Efficacy indices over time
An efficacy index is a measure of how well something works or how effective it is at achieving its intended goal. It’s a way to express the efficiency or success of a particular process, product, or system. The higher the efficacy index, the more successful or efficient the thing being measured is considered to be. It’s a way to quantify how well something does what it’s supposed to do. When applied to eye surgery, the efficacy index is the uncorrected post-operative visual acuity (measured vision after surgery) divided by the pre-operative corrected visual acuity (measured vision before surgery with glasses or contacts). How do these numbers compare for LASIK and EVO ICL?
This table compares the efficacy indices of FS LASIK and ICL procedures over a 6-month and 5-year time span using FDA and pooled data from multiple studies (retrospective comparative reviews). Though both procedures are remarkably efficacious, the indices hint at the potential for a more refined, accurate and stable outcome with EVO ICL.
The decision between LASIK and ICL depends on a myriad of factors, and on occasion, our doctors may recommend or patients may opt for LASIK over ICL for several reasons:
- A preference toward the non-invasive nature of LASIK, as it does not involve placing an implant in the eye.
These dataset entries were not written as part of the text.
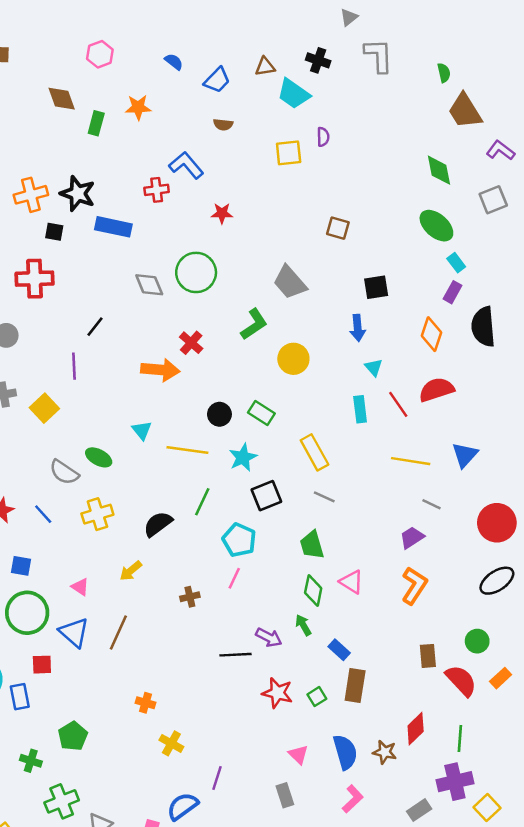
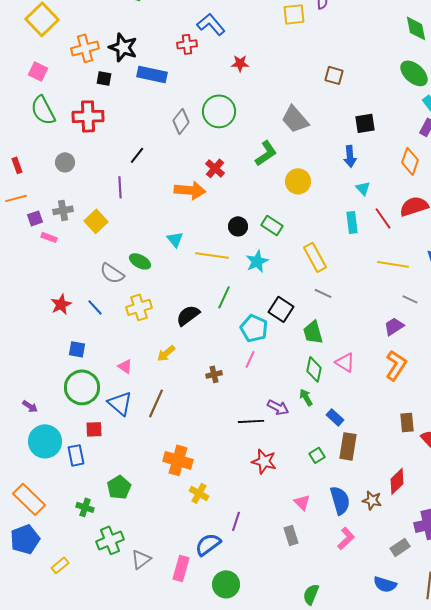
gray diamond: (149, 285) -> (181, 121), turned 60
black square: (266, 496) -> (281, 309), moved, turned -35
red star: (277, 693) -> (264, 461), moved
orange cross: (146, 703) -> (178, 460), size x1.8

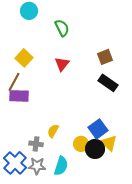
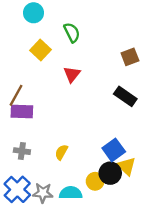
brown square: (105, 57) -> (130, 57), moved
yellow square: (24, 58) -> (40, 50), moved
gray cross: (36, 144) -> (22, 151), moved
yellow circle: (81, 144) -> (95, 181), moved
cyan semicircle: (61, 166) -> (71, 193), turned -108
- Time commitment: Length of procedure (LASIK takes 5-10 minutes and EVO ICL takes 20-30 minutes) and number of follow ups (2 vs 4 appointments).
- Insurance or cost considerations
- Medical reasons – inadequate anterior chamber space, endothelial cell count, or a history of glaucoma.
LASIK and EVO ICL are exceptionally safe and produce reliably great vision for those patients who are good candidates. In fact, procedures like EVO ICL and LASIK not only liberate patients from glasses and contacts, but they also have the potential to enhance their vision beyond what they experienced before undergoing surgery. For some patients, ICL may be a more favorable choice, and for others, we stick with LASIK. Our doctors are here to support you regardless of your choice. Keep in mind the suitability of these procedures can vary among individuals, and consulting with an eye care professional is necessary for personalized advice.
- Alfonso JF, et al. Five-year follow up of correction of myopia: posterior chamber phakic intraocular lens with a central port design. Journal of Refractive Surgery 2019; 35: 169-176.
- Castro-Luna G, et al. Long Term Follow-Up Safety and Effectiveness of Myopia Refractive Surgery. Int J Environ Res Public Health. 2020;17(23):8729.
- Kamiya K, et al. Posterior chamber phakic intraocular lens implantation: comparative, multicentre study in 351 eyes with low-to-moderate or high myopia. Br J Ophthalmol. 2018;102(2):177-81.
- Mont es-Mic o R. Posterior-chamber phakic implantable collamer lenses with a central port: a review. Acta Ophthalmol. 2021: 99: e288–e301
- Packer M. Evaluation of the EVO/EVO+ Sphere and Toric Visian ICL: Six month results from the United States Food and Drug Administration clinical trial. Clinical Ophthalmology. 2022;16:1541-53.
- Sanders D, Vukich JA. Comparison of implantable collamer lens (ICL) and laser-assisted in situ keratomileusis (LASIK) for low myopia. Cornea. 2006;25(10):1139-1146.